After decades of watching street art flourish in Los Angeles while cities throughout Orange County cracked down on what they labeled as vandalism, local graffiti artist Xplode decided he needed to create a space for his community. So in 2015, he premiered the Orange Crush’d exhibition. “It started out as a show to celebrate graffiti art in Orange County,” he explains. “We had 60 artists from three different decades, spanning from the late ’80s all the way to the present.”
Hosted at GCS, a clothing store and art gallery in downtown Santa Ana, the first showing garnered the attention of not only fellow artists and fans, but also sponsors such as Burger Records and Learn to Forget. The latter, a clothing company owned by Adolescents/Death By Stereo drummer Mike Cambra and Night Verses bassist/DIY designer Reilly Herrera, proved to be pivotal.
“For the second and third shows, they supplied canvases for our featured artists,” recalls Xplode. “They saw the vision and partnered up with me.” With such support, the show was able to grow steadily each year.
This year’s show marks the biggest change for Orange Crush’d, as it’s not only moving to a new venue, but it’s also incorporating some of OC’s biggest punk bands. “Graffiti is always tied to hip-hop, but a lot of it is rooted in punk,” Xplode explains. “Even in the early punk photos of bands at different clubs, there was always graffiti in the background.” The connection became more apparent in the ’80s, when hardcore bands such as Black Flag and Dead Kennedys started utilizing logos that were instantly recognizable and easy to reproduce. In fact, one of Xplode’s earliest memories of graffiti was seeing the Adolescents’ name spray-painted on a wall. And now, things are finally coming full-circle, as the band will play Orange Crush’d 4 this weekend.
Also among Xplode’s influences in the ’80s was Placentia punk band Doggy Style. The cover art for their album Side By Side, which featured the band’s name scrawled in graffiti letters, was the inspiration for a stage banner that Xplode painted for the upcoming show.
Punk bands throughout the ’90s continued to borrow heavily from graffiti culture for their own logos. Two of the most obvious Californian examples, Capitalist Casualties and Dystopia, used similarly styled letters to spell their names. However, Xplode argues, the commonalities between graffiti and punk rock run deeper than aesthetics. “They’re both about rebellion,” he says. “With graffiti, it’s unintentionally political, but at the same time, you’re creating a voice based on individuality.”
He adds that Orange County has been a hotbed for both countercultures for more than three decades. “The landscape and architecture hasn’t changed that much. I think the neighborhoods still breed that kind of angst.”
Unlike local punk rock, Xplode says, OC graffiti doesn’t seem to have a very clear sense of lineage, which he attributes to law enforcement being notoriously strict toward illegal graffiti. “No one can deny the impact that graffiti has on our culture,” he says. “But here, there’s no way to express that without doing it illegally. What’s crazy is that a lot of OC writers don’t know the history of OC graffiti. They don’t really know who came before them or what got painted because everything gets painted over so rapidly. So there’s really no sense of history. Whereas in LA, people have an understanding; because they’re able to see some murals, they’re familiar with the artists.”
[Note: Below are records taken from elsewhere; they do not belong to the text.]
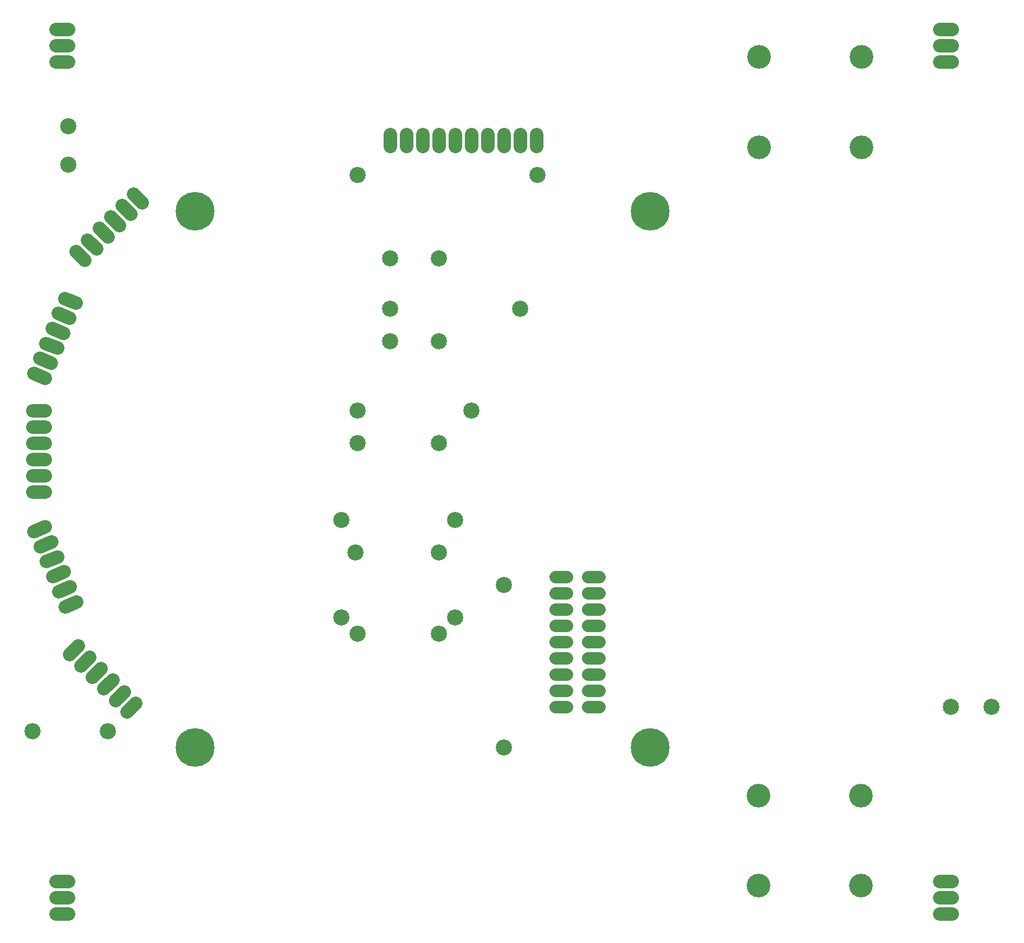
<source format=gbr>
G04 EAGLE Gerber RS-274X export*
G75*
%MOMM*%
%FSLAX34Y34*%
%LPD*%
%INSoldermask Bottom*%
%IPPOS*%
%AMOC8*
5,1,8,0,0,1.08239X$1,22.5*%
G01*
G04 Define Apertures*
%ADD10C,1.981200*%
%ADD11C,6.045200*%
%ADD12C,3.703200*%
%ADD13C,2.133600*%
%ADD14C,2.527200*%
D10*
X911315Y342900D02*
X893535Y342900D01*
X893535Y368300D02*
X911315Y368300D01*
X911315Y393700D02*
X893535Y393700D01*
X893535Y419100D02*
X911315Y419100D01*
X944335Y342900D02*
X962115Y342900D01*
X962115Y368300D02*
X944335Y368300D01*
X944335Y393700D02*
X962115Y393700D01*
X962115Y419100D02*
X944335Y419100D01*
X911315Y444500D02*
X893535Y444500D01*
X944335Y444500D02*
X962115Y444500D01*
X911315Y469900D02*
X893535Y469900D01*
X944335Y469900D02*
X962115Y469900D01*
X911315Y495300D02*
X893535Y495300D01*
X944335Y495300D02*
X962115Y495300D01*
X911315Y520700D02*
X893535Y520700D01*
X944335Y520700D02*
X962115Y520700D01*
X911315Y546100D02*
X893535Y546100D01*
X944335Y546100D02*
X962115Y546100D01*
D11*
X330200Y279400D03*
X330200Y1117600D03*
X1041400Y1117600D03*
X1041400Y279400D03*
D12*
X1211580Y1217930D03*
X1211580Y1358900D03*
X1371600Y1217930D03*
X1371600Y1358900D03*
X1371220Y204470D03*
X1371220Y63500D03*
X1211200Y204470D03*
X1211200Y63500D03*
D13*
X635000Y1219200D02*
X635000Y1238504D01*
X660400Y1238504D02*
X660400Y1219200D01*
X685800Y1219200D02*
X685800Y1238504D01*
X711200Y1238504D02*
X711200Y1219200D01*
X736600Y1219200D02*
X736600Y1238504D01*
X762000Y1238504D02*
X762000Y1219200D01*
X787400Y1219200D02*
X787400Y1238504D01*
X812800Y1238504D02*
X812800Y1219200D01*
X838200Y1219200D02*
X838200Y1238504D01*
X863600Y1238504D02*
X863600Y1219200D01*
X132080Y70612D02*
X112776Y70612D01*
X112776Y45212D02*
X132080Y45212D01*
X132080Y19812D02*
X112776Y19812D01*
X112776Y1402463D02*
X132080Y1402463D01*
X132080Y1377063D02*
X112776Y1377063D01*
X112776Y1351663D02*
X132080Y1351663D01*
X1493520Y1351280D02*
X1512824Y1351280D01*
X1512824Y1376680D02*
X1493520Y1376680D01*
X1493520Y1402080D02*
X1512824Y1402080D01*
X1512824Y19812D02*
X1493520Y19812D01*
X1493520Y45212D02*
X1512824Y45212D01*
X1512824Y70612D02*
X1493520Y70612D01*
X157871Y1041795D02*
X144221Y1055445D01*
X162182Y1073405D02*
X175832Y1059755D01*
X193792Y1077716D02*
X180142Y1091366D01*
X198103Y1109326D02*
X211753Y1095676D01*
X229713Y1113637D02*
X216063Y1127287D01*
X234024Y1145247D02*
X247674Y1131597D01*
X95367Y857201D02*
X77533Y864589D01*
X87253Y888055D02*
X105087Y880668D01*
X114808Y904134D02*
X96973Y911522D01*
X106693Y934988D02*
X124528Y927601D01*
X134248Y951068D02*
X116413Y958455D01*
X126134Y981921D02*
X143968Y974534D01*
X95377Y679450D02*
X76073Y679450D01*
X76073Y704850D02*
X95377Y704850D01*
X95377Y730250D02*
X76073Y730250D01*
X76073Y755650D02*
X95377Y755650D01*
X95377Y781050D02*
X76073Y781050D01*
X76073Y806450D02*
X95377Y806450D01*
X144580Y507547D02*
X126746Y500159D01*
X117026Y523626D02*
X134860Y531013D01*
X125140Y554480D02*
X107306Y547092D01*
X97585Y570559D02*
X115420Y577946D01*
X105700Y601413D02*
X87865Y594025D01*
X78145Y617492D02*
X95980Y624879D01*
X237074Y349340D02*
X223424Y335690D01*
X205463Y353650D02*
X219113Y367300D01*
X201153Y385261D02*
X187503Y371611D01*
X169542Y389571D02*
X183192Y403221D01*
X165232Y421182D02*
X151582Y407532D01*
X133621Y425492D02*
X147271Y439142D01*
D14*
X76200Y304800D03*
X193739Y304800D03*
X132080Y1190625D03*
X132080Y1250950D03*
X1511300Y342900D03*
X1574800Y342900D03*
X584200Y755650D03*
X711200Y755650D03*
X581025Y584200D03*
X711200Y584200D03*
X584200Y457200D03*
X711200Y457200D03*
X635000Y914400D03*
X711200Y914400D03*
X635000Y1044575D03*
X711200Y1044575D03*
X736600Y482600D03*
X558800Y482600D03*
X736600Y635000D03*
X558800Y635000D03*
X762000Y806450D03*
X584200Y806450D03*
X635000Y965200D03*
X838200Y965200D03*
X864966Y1174750D03*
X584200Y1174750D03*
X812800Y279400D03*
X812800Y533400D03*
M02*

</source>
Xplode’s goal is to create safe spaces for his fellow graffiti artists to hone their craft. By featuring a diverse, multigenerational roster of artists—including Keb5, Xces, Guilt, JoshR and Hiroe—he hopes Orange Crush’d will foster a sense of community.
And for this year’s show Garden Grove’s Garden Amp has offered up some of its wallspace for the artists to paint murals that will be displayed for an extended time. “Maybe it will also start the discussion of trying to create some legal walls in Orange County,” Xplode says.
Thanks to Cambra and Herrera, Orange Crush’d will feature on two stages a diverse, kickass lineup of OC punk bands, including the Adolescents, Apocalypse, Final Conflict, the Side Eyes, Melted, the Stitches and ACxDC.
For Xplode, this eclectic mix of punk rock and graffiti is central to the event’s success on a cultural level. “That’s why I’m trying to do this; [it] is to mix the two crowds together and actually get people exposed to that artwork.” He then adds with a laugh, “I’m assuming that more than half the crowd won’t even know anything about graffiti.”